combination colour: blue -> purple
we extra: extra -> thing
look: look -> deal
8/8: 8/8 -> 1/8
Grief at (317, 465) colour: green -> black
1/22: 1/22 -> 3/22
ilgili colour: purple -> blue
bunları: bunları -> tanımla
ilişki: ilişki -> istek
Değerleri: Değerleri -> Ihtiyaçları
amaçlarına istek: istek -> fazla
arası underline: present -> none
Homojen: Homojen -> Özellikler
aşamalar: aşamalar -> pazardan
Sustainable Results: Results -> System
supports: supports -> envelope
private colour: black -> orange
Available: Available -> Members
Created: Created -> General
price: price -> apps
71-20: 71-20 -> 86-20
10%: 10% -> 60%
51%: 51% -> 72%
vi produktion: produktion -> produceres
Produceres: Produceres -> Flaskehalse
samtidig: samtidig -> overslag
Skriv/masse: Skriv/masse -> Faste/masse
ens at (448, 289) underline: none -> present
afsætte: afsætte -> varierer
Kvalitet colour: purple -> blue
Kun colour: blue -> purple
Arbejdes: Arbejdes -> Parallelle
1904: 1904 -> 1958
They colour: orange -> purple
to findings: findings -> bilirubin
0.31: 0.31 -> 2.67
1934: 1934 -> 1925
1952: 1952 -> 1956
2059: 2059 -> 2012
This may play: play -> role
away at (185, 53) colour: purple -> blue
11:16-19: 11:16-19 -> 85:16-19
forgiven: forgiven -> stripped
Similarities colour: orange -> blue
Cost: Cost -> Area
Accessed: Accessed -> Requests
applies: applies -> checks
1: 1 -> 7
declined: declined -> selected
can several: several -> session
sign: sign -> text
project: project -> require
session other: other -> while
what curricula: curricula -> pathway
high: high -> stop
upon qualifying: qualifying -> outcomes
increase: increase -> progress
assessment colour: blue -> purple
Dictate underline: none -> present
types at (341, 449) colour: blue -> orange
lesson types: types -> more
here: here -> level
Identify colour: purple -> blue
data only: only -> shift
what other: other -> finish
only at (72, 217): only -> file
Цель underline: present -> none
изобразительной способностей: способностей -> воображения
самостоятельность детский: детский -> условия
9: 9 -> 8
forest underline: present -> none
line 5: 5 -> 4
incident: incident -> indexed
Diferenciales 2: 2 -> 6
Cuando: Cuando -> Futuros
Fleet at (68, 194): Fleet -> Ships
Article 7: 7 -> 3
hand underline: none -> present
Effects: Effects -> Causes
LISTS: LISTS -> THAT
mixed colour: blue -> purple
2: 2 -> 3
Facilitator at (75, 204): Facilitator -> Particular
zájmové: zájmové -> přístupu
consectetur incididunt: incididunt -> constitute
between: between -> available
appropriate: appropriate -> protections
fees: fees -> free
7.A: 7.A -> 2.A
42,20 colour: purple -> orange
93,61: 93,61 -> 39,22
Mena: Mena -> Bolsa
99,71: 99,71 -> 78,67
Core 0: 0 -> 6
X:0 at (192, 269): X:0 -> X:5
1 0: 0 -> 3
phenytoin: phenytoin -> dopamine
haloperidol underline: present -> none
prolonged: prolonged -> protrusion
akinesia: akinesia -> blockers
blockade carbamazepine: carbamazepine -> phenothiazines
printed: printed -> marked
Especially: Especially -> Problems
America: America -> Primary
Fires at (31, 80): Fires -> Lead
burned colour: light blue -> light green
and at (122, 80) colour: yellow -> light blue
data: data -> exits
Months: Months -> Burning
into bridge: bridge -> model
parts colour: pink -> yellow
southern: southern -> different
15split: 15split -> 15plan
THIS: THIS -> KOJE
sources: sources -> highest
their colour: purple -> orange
=-=-=
> _Exercise aim_: Rewrite the data from its first line through the line containing "Produceres: Produceres -> Flaskehalse", both included, as a numbered list that omits any blank lines.

> _Completed exercise_:
1. combination colour: blue -> purple
2. we extra: extra -> thing
3. look: look -> deal
4. 8/8: 8/8 -> 1/8
5. Grief at (317, 465) colour: green -> black
6. 1/22: 1/22 -> 3/22
7. ilgili colour: purple -> blue
8. bunları: bunları -> tanımla
9. ilişki: ilişki -> istek
10. Değerleri: Değerleri -> Ihtiyaçları
11. amaçlarına istek: istek -> fazla
12. arası underline: present -> none
13. Homojen: Homojen -> Özellikler
14. aşamalar: aşamalar -> pazardan
15. Sustainable Results: Results -> System
16. supports: supports -> envelope
17. private colour: black -> orange
18. Available: Available -> Members
19. Created: Created -> General
20. price: price -> apps
21. 71-20: 71-20 -> 86-20
22. 10%: 10% -> 60%
23. 51%: 51% -> 72%
24. vi produktion: produktion -> produceres
25. Produceres: Produceres -> Flaskehalse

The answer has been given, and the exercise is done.